Return the lines of the data below in which the string "лечения" occurs.

Stored items from a collection
_ _ _

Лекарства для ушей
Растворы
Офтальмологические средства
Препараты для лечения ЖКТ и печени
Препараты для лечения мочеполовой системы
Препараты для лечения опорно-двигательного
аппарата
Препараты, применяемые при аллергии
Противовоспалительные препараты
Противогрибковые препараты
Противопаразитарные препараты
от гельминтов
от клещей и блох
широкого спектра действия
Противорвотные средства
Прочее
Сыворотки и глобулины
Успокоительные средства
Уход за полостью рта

_ _ _

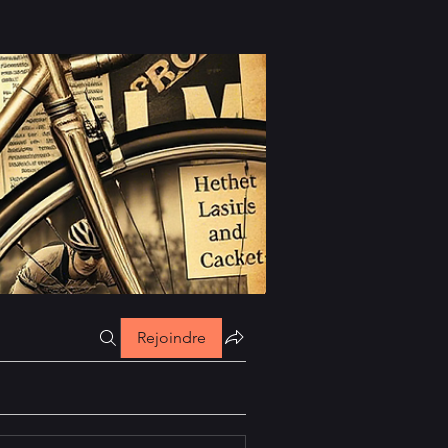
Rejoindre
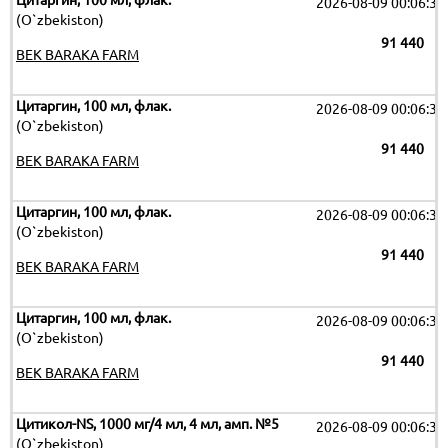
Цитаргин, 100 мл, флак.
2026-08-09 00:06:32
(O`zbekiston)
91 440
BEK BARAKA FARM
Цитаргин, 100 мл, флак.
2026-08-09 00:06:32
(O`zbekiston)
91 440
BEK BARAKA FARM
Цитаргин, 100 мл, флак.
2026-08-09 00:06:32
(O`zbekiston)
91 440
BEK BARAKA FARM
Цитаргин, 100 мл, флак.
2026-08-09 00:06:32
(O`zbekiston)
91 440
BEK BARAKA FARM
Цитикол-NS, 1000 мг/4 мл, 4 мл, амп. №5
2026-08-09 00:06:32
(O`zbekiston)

_ _ _

TASK ANSWER ->
Препараты для лечения ЖКТ и печени
Препараты для лечения мочеполовой системы
Препараты для лечения опорно-двигательного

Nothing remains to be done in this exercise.